::: TEXT PROVIDED :::

Much of the rise comes as a rebound for stocks battered in late 2018, but with prices now in the high teens in relation to earnings there’s little doubt some have exceeded their fair value.

That’s when short selling could play a part in a seasoned investor’s portfolio. In the simplest terms, short selling is a way to make a profit when a stock goes down. Short sellers never own the stock – they merely borrow them, pay a premium, and promise to return them when they’re ready. Since short selling is a bet that the stock price will go down, the short seller hopes to return the stocks at a lower price and pocket the difference.

Here’s an example: suppose a short seller borrows 100 shares trading at $20 each and sells them on the open market for $2,000. Now suppose the share price falls to $15. The short seller is only required to return 100 shares at a cost of $1,500 – pocketing the remaining $500.        

When you short a stock, your broker will lend it to you. The stock will come from the brokerage's own inventory, from another one of the firm's customers, or from another brokerage firm. Eventually you must "close" the short by buying back the same number of shares (called covering) and returning them to your broker.

::: GIVEN INFORMATION :::

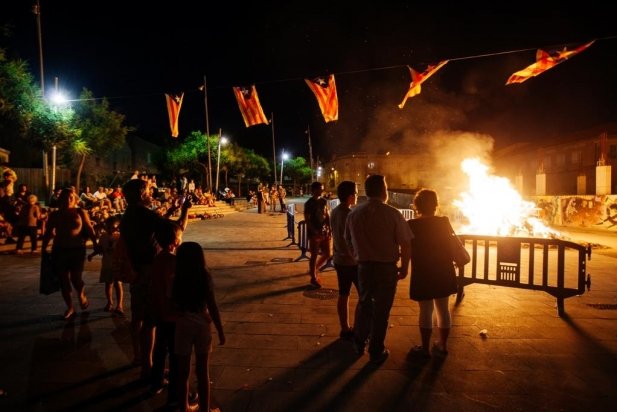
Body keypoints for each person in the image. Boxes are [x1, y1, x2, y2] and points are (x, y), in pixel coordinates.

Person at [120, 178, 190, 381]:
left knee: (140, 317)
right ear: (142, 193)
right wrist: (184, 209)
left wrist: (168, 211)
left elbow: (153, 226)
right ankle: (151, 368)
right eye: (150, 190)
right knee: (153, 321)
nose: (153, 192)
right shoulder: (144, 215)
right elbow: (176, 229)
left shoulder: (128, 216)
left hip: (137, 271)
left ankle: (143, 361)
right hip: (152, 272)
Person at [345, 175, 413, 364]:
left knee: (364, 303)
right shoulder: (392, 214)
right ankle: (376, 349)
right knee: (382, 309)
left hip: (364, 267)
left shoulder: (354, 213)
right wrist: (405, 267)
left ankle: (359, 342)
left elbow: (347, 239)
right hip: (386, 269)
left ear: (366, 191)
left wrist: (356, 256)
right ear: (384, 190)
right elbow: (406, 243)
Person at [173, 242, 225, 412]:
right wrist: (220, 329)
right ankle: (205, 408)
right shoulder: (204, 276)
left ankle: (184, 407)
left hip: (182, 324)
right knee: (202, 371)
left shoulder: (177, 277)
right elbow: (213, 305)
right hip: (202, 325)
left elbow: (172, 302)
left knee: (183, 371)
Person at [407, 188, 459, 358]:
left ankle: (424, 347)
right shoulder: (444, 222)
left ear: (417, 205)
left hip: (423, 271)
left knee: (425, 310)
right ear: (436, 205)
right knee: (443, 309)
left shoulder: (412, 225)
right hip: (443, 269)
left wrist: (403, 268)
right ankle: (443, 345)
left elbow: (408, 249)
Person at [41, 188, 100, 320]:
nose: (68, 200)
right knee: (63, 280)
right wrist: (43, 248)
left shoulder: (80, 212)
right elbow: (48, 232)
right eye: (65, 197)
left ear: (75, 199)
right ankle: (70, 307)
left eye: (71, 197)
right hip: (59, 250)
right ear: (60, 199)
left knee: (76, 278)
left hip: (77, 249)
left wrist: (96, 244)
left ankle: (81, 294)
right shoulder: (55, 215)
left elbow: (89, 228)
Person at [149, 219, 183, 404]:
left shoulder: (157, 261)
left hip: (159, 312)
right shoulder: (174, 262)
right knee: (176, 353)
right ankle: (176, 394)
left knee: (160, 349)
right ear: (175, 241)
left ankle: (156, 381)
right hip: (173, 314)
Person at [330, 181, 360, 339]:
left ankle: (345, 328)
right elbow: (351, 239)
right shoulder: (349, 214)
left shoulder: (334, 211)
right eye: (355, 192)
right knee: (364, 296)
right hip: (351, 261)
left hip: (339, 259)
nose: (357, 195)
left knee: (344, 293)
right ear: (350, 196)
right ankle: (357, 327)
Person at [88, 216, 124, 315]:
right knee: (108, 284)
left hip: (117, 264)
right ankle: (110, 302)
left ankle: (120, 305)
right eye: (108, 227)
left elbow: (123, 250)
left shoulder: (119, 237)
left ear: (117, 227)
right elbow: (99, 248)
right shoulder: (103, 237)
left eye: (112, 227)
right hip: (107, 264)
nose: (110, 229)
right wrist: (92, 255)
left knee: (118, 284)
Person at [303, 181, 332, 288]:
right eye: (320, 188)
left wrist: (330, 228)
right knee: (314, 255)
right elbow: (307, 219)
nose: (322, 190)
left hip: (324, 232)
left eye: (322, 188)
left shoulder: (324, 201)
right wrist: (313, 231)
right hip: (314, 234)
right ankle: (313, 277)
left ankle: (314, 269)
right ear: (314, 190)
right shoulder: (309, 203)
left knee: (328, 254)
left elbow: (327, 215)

:::
::: GIVEN INFORMATION :::

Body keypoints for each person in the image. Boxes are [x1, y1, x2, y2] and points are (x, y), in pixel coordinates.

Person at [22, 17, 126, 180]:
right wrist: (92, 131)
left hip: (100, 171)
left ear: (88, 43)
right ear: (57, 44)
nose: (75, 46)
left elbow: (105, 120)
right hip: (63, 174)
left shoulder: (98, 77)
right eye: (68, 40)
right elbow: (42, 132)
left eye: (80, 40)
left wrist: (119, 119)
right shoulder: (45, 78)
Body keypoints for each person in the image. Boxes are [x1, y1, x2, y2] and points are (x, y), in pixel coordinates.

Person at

:::
::: GIVEN INFORMATION :::

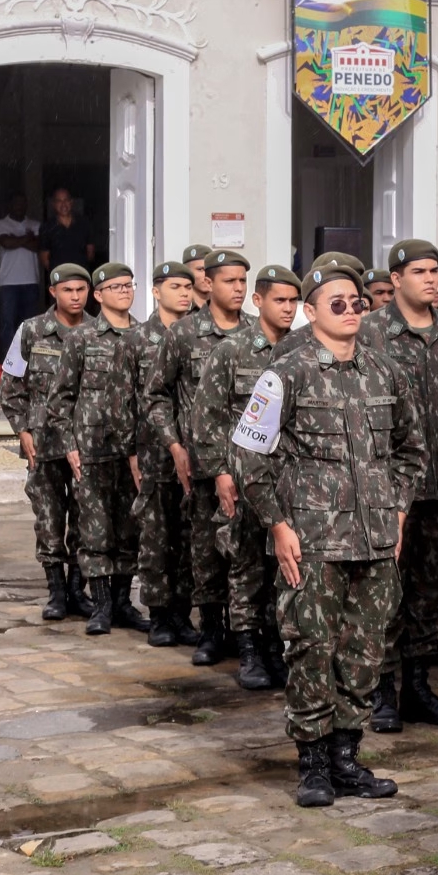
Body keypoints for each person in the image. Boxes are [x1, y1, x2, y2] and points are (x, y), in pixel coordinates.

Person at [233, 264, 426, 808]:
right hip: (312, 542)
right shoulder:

:::

_WHAT THE TASK ASKS:_
Pick up the text on short selling stocks after its last sentence and keep writing it in the same style. The data comes from a separate source and has no connection to the text.

_RESPONSE:_
Most of the time, you can hold a short for as long as you want (although interest is charged on margin accounts) so keeping a short sale open for a long time will cost more. However, you can be forced to cover it if the lender wants the stock you borrowed back. Brokerages can't sell what they don't have, so yours will either have to come up with new shares to borrow, or you'll have to cover. This is known as being “called away.”

The biggest risk for a short seller is the stock price going up. Unlike long positions, where the lowest a stock can go is zero, there’s no limit to how high a stock price can go – and no limit to how much a short seller can lose.